Frage: Wie gefährlich ist es in Pakistan, Christ zu sein?
Krämer: Die Blasphemiegesetzgebung ist in Pakistan im Vergleich zu anderen islamischen Ländern besonders scharf. Vermeintliche Vergehen wie die Schändung des Korans oder die Beleidigung des Propheten Mohammed werden unter drakonische Strafen bis hin zur Todesstrafe gestellt, die allerdings bisher noch nicht vollstreckt wurde.
Anklagen aufgrund dieser Blasphemiegesetze erfolgen gegen Muslime, Hindus, Christen und Angehörige anderer religiöser Gruppen gleichermaßen. Die Blasphemiegesetze laden förmlich zum Missbrauch ein. Damit werden private Konflikte, Familien- oder Sippenfehden ausgetragen, manchmal geht es auch um politische oder wirtschaftliche Vorteile, die sich diejenigen erhoffen, die einen anderen wegen angeblicher Blasphemie anzeigen. Christen betrifft das sehr häufig.
Das Gefährliche dabei ist auch: Wenn ein einzelner Christ der Blasphemie angeklagt wird, gerät dann auch oft die gesamte christliche Gemeinschaft in einem Stadtviertel oder Dorf, aus dem dieser Christ stammt, unter Druck.

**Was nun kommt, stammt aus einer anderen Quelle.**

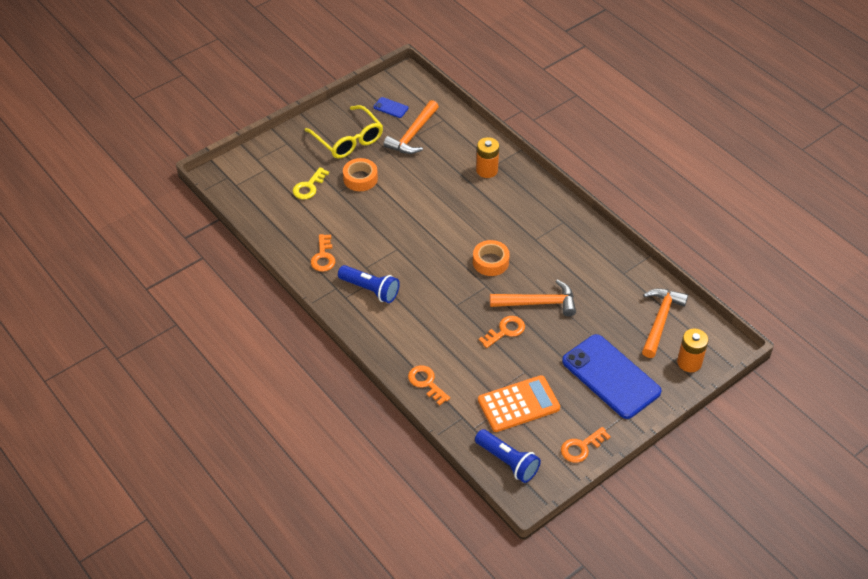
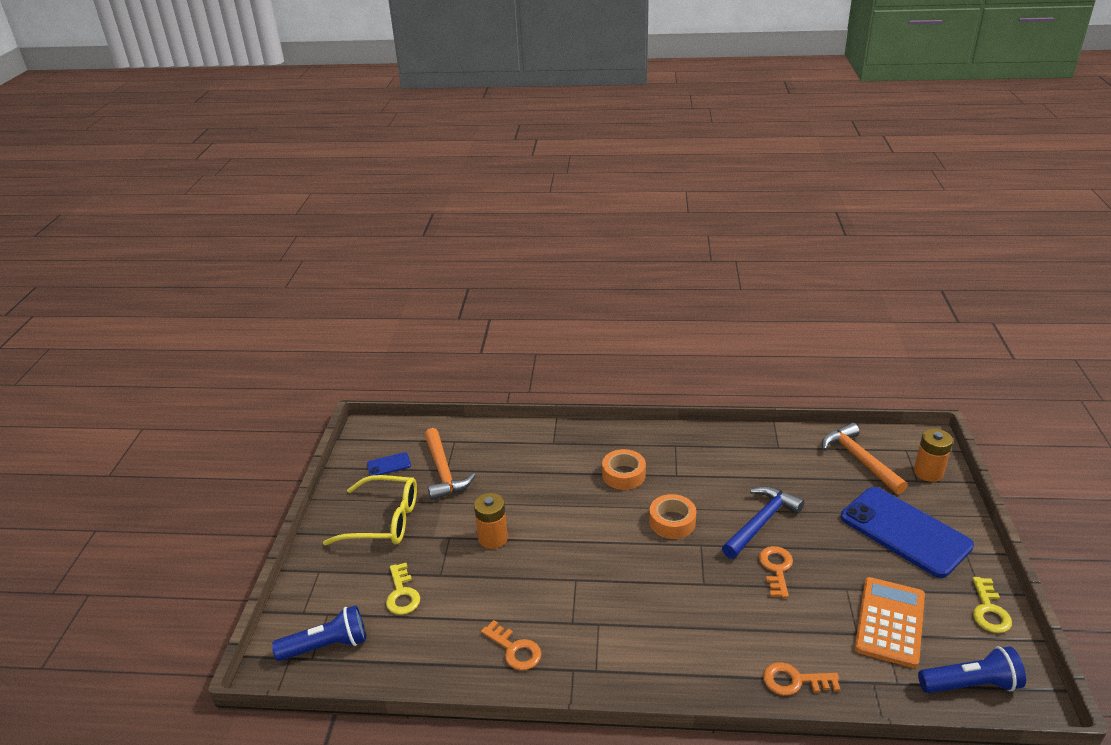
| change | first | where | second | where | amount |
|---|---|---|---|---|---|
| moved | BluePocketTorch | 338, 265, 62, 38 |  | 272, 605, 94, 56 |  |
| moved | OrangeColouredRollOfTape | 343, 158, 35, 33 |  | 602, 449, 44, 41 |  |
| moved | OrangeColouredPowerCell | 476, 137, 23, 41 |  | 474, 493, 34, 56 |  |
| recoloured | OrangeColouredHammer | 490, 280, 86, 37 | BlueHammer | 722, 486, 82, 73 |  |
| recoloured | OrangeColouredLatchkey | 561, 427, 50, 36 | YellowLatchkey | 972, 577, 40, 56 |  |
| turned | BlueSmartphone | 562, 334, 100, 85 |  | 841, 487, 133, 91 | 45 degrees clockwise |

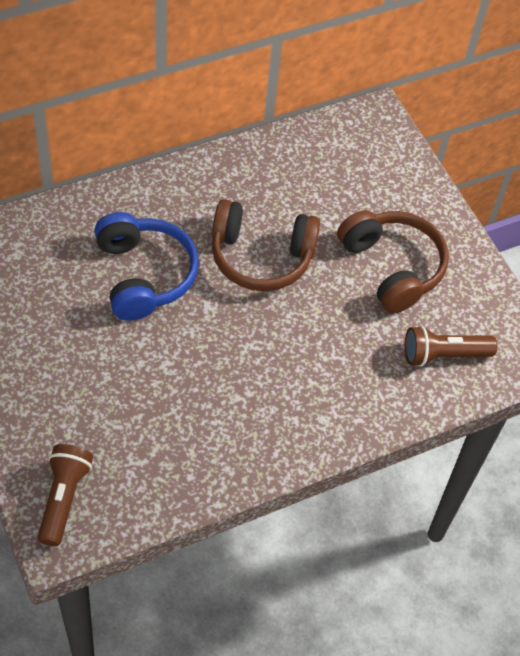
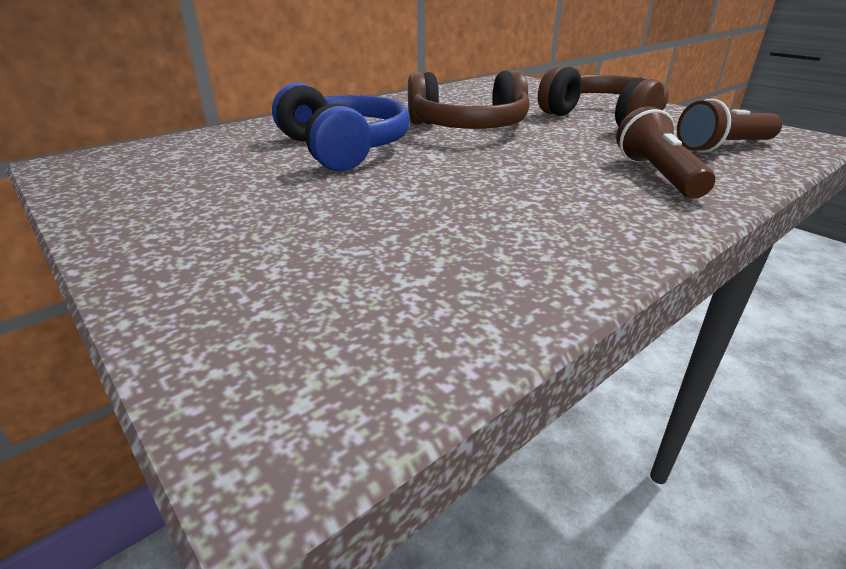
| change | first | where | second | where | amount |
|---|---|---|---|---|---|
| moved | DarkBrownPocketTorch | 38, 444, 55, 102 |  | 616, 106, 99, 93 |  |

Frage: Bedeutet schon als Christ zu leben Blasphemie?
Krämer: Nach der Verfassung Pakistans herrscht formal Religionsfreiheit. Die Christen können im Land leben, haben ihre Gotteshäuser und feiern Gottesdienste. Die Christen in Pakistan sind Bürger des Landes wie alle anderen Bürger auch. Aber im Alltag kommt es zu zahlreichen
Diskriminierungen.
So werden Muslime bei der Arbeitssuche oft bevorzugt. Erschwerend kommt hinzu, dass Christen in der Regel unteren Bevölkerungsschichten angehören und ein niedrigeres Bildungsniveau haben. Sie gehen oft nur einfachen Arbeiten nach, etwa als abhängige Landarbeiter, so dass sie nur geringe Aufstiegschancen haben. Die Lage für christliche Frauen ist noch schwerer.
Frage: Wie leben die Christen im Vergleich zu uns ihren Glauben?
Krämer: Es gibt in den sechs Diözesen viele Orte, an denen kirchliches Leben stattfindet. Die katholische Kirche in Pakistan bietet der gesamten Gesellschaft in Pakistan auch Orte und Einrichtungen an, an denen sich Angehörige aller Religionen treffen können. Die Kirche ist in dieser Minderheitensituation sehr sensibel für den interreligiösen Dialog. Das ist sehr wichtig, weil die katholische Kirche in der pakistanischen Gesellschaft damit als ein Akteur wahrgenommen wird, der die Probleme des Landes ernst nimmt. So erhöht die katholische Kirche das Ansehen der Christen als wichtiger zivilgesellschaftlicher Faktor in Pakistan. Das trägt zum eigenen Überleben und zur Konfliktprävention bei.
Frage: Welche Rolle spielt die Kirche überhaupt für die pakistanische Gesellschaft?
Krämer: Obwohl Christen in der Minderheit sind, engagieren sie sich in der Bildung und im sozialen Bereich überdurchschnittlich. Die katholischen Schulen sind wichtige Bildungseinrichtungen im Land. Auch viele muslimische Eltern schicken ihre Kinder dorthin, weil sie wissen, dass die Kinder dort eine gute und wertorientierte Ausbildung bekommen.
Die Kirche unterhält einige Gesundheitszentren, die die Basisgesundheitsversorgung der Bevölkerung sicherstellen, und soziale Zentren, die sich Menschen am Rande zuwenden, die in der Gesellschaft nicht beachtet werden. Auch die
Frauenförderung
ist ein wichtiger Bereich, den sich die Kirche in Pakistan auf ihre Fahnen geschrieben hat. Die Kirche wirkt also weit über ihr zahlenmäßiges Gewicht in die Gesellschaft hinein. Und das wird als sehr positiver Faktor für die Entwicklung im Land selbst wahrgenommen.